File	Required for	Description
Inference
`CroCoDiLight.pth`	All inference scripts	Full CroCoDiLight model (includes the CroCo encoder, single-view decoder, lighting extractor, and lighting entangler)
`CroCoDiLight_shadow_mapper.pth`	Shadow removal	Lighting mapper trained for shadow removal
`CroCoDiLight_albedo_mapper.pth`	Albedo estimation	Lighting mapper trained for intrinsic image decomposition
Training
`CroCoDiLight_decoder.pth`	Training of `CroCoDiLight.pth`	The pretrained monocular decoder for the CroCo v2 encoder

CroCoDiLight.pth is the base model needed by every inference and evaluation script. The mapper weights are only needed for their respective tasks. Lighting transfer, freezing, and interpolation use the base model only.

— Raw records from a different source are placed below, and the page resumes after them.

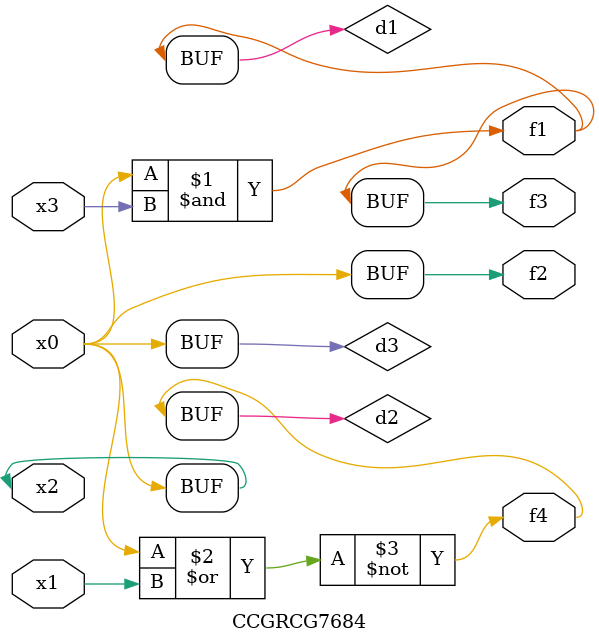
<source format=v>
module CCGRCG7684(
	input x0, x1, x2, x3,
	output f1, f2, f3, f4
);

	wire d1, d2, d3;

	and (d1, x2, x3);
	nor (d2, x0, x1);
	buf (d3, x0, x2);
	assign f1 = d1;
	assign f2 = d3;
	assign f3 = d1;
	assign f4 = d2;
endmodule

</source>
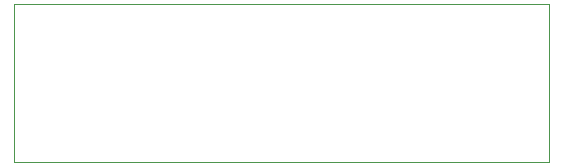
<source format=gbr>
G04 DesignSpark PCB Gerber Version 10.0 Build 5299*
%FSLAX35Y35*%
%MOIN*%
%ADD85C,0.00394*%
X0Y0D02*
D02*
D85*
X21313Y175327D02*
X199620D01*
Y122492D01*
X21313D01*
Y175327D01*
X0Y0D02*
M02*

</source>
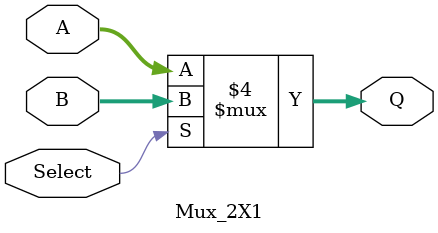
<source format=v>

module Mux_2X1 (
    input Select,
    input wire [31:0] A, B,

    output reg [31:0] Q
);

always @(Select or A or B) begin
    if (Select == 0)
        Q <= A;
    else
        Q <= B;
    end
endmodule

</source>
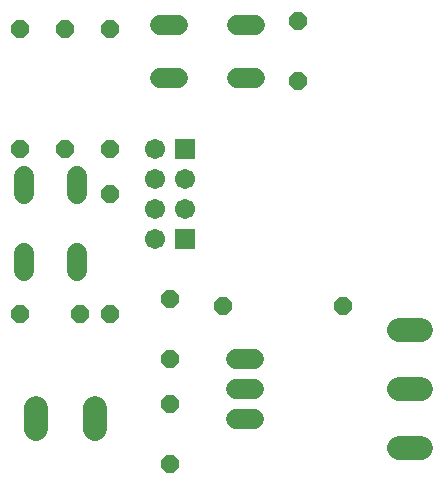
<source format=gbr>
G04 EAGLE Gerber RS-274X export*
G75*
%MOMM*%
%FSLAX34Y34*%
%LPD*%
%INSoldermask Top*%
%IPPOS*%
%AMOC8*
5,1,8,0,0,1.08239X$1,22.5*%
G01*
%ADD10P,1.649562X8X202.500000*%
%ADD11P,1.649562X8X112.500000*%
%ADD12C,1.727200*%
%ADD13P,1.649562X8X292.500000*%
%ADD14P,1.649562X8X22.500000*%
%ADD15R,1.711200X1.711200*%
%ADD16C,1.711200*%
%ADD17C,1.993900*%


D10*
X76200Y152400D03*
X25400Y152400D03*
D11*
X260350Y349250D03*
X260350Y400050D03*
X152400Y25400D03*
X152400Y76200D03*
X152400Y114300D03*
X152400Y165100D03*
D12*
X159258Y397256D02*
X144018Y397256D01*
X144018Y352044D02*
X159258Y352044D01*
X209042Y397256D02*
X224282Y397256D01*
X224282Y352044D02*
X209042Y352044D01*
X208280Y114300D02*
X223520Y114300D01*
X223520Y88900D02*
X208280Y88900D01*
X208280Y63500D02*
X223520Y63500D01*
D11*
X101600Y292100D03*
X101600Y393700D03*
X63500Y292100D03*
X63500Y393700D03*
D13*
X25400Y393700D03*
X25400Y292100D03*
D14*
X196850Y158750D03*
X298450Y158750D03*
D13*
X101600Y254000D03*
X101600Y152400D03*
D12*
X28194Y188468D02*
X28194Y203708D01*
X73406Y203708D02*
X73406Y188468D01*
X28194Y253492D02*
X28194Y268732D01*
X73406Y268732D02*
X73406Y253492D01*
D15*
X165100Y292100D03*
D16*
X165100Y266700D03*
X165100Y241300D03*
X139700Y241300D03*
X139700Y266700D03*
X139700Y292100D03*
X139700Y215900D03*
D15*
X165100Y215900D03*
D17*
X346447Y138900D02*
X364354Y138900D01*
X364354Y88900D02*
X346447Y88900D01*
X346447Y38900D02*
X364354Y38900D01*
X88500Y54547D02*
X88500Y72454D01*
X38500Y72454D02*
X38500Y54547D01*
M02*

</source>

CroCoDiLight_decoder.pth is not necessary for inference as it is embedded into CroCoDiLight.pth, but can be used as a standalone decoder for the CroCo v2 ViTLarge encoder (which is embedded in the model weights too).

Usage

See the GitHub repository for setup instructions, inference scripts, Gradio demos, training, and evaluation.

Citation BibTeX

@inproceedings{foggin2026crocodilight,
  title={{CroCoDiLight}: Repurposing Cross-View Completion Encoders for Relighting},
  author={Foggin, Alistair J and Smith, William A P},
  booktitle={The Fourteenth International Conference on Learning Representations},
  year={2026},
  url={https://openreview.net/forum?id=GKvb3HCyNk}
}

License

This project, including its source code and pretrained model weights, is licensed under CC BY-NC-SA 4.0. The pretrained weights are additionally subject to the license terms of the upstream training data documented in the NOTICE file.

Acknowledgements

CroCoDiLight builds on CroCo (Weinzaepfel et al.), licensed under CC BY-NC-SA 4.0 by Naver Corporation.

Model training was performed on the Viking cluster, a high performance compute facility provided by the University of York. We are grateful for computational support from the University of York, IT Services and the Research IT team.